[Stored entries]
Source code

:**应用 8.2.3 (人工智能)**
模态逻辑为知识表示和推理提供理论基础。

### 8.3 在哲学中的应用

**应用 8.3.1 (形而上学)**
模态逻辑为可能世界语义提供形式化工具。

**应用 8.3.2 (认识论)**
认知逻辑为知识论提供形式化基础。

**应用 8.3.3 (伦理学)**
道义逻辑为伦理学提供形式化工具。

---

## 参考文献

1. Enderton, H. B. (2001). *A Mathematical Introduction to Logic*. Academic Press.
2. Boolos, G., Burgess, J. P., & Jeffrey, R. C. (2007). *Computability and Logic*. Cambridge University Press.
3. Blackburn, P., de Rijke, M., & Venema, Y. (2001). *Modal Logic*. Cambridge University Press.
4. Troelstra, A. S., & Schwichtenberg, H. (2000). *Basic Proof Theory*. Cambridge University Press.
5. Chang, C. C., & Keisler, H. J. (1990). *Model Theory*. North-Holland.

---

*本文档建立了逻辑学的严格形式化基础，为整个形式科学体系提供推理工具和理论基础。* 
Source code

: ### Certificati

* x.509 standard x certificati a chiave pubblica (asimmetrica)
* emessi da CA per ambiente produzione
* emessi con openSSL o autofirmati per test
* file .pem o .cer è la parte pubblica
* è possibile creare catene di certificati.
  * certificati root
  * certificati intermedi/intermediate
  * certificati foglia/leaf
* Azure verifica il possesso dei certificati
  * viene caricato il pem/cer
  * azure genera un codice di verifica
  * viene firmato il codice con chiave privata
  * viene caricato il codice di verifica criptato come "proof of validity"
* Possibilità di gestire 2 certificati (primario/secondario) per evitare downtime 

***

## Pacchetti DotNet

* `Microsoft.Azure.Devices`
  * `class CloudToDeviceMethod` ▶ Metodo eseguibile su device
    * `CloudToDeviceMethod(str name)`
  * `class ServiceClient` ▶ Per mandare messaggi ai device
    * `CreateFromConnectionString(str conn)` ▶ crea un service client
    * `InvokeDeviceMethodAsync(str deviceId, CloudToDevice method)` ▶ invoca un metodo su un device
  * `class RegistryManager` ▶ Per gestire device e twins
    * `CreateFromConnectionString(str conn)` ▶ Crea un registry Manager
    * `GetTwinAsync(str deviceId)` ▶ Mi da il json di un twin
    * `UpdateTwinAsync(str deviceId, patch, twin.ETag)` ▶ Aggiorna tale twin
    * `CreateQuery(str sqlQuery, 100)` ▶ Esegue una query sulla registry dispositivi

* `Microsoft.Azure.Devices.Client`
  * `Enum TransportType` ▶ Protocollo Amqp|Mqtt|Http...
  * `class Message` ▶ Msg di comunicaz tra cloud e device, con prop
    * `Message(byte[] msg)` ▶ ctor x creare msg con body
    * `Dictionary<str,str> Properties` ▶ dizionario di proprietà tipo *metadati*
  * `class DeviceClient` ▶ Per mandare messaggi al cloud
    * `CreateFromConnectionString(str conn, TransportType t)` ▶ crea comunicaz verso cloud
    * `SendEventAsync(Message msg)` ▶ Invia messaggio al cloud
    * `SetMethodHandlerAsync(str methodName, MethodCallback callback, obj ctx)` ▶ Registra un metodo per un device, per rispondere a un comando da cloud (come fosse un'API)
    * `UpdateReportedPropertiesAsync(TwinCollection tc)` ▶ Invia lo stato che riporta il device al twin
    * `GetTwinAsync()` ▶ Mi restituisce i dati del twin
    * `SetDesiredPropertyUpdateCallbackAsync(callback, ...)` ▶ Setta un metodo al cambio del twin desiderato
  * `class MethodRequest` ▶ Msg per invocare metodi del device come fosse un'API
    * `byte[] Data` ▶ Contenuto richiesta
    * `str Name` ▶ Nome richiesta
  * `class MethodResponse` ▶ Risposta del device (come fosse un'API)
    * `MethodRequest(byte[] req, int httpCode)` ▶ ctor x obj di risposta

Problem requirements =
Convert the data from the line containing "chiave pubblica (asimmetrica)" to the line containing "## Pacchetti DotNet", both included, into a JSON list of strings with one string per line and no blank lines.

Written response =
[
  "* x.509 standard x certificati a chiave pubblica (asimmetrica)",
  "* emessi da CA per ambiente produzione",
  "* emessi con openSSL o autofirmati per test",
  "* file .pem o .cer è la parte pubblica",
  "* è possibile creare catene di certificati.",
  "  * certificati root",
  "  * certificati intermedi/intermediate",
  "  * certificati foglia/leaf",
  "* Azure verifica il possesso dei certificati",
  "  * viene caricato il pem/cer",
  "  * azure genera un codice di verifica",
  "  * viene firmato il codice con chiave privata",
  "  * viene caricato il codice di verifica criptato come \"proof of validity\"",
  "* Possibilità di gestire 2 certificati (primario/secondario) per evitare downtime ",
  "***",
  "## Pacchetti DotNet"
]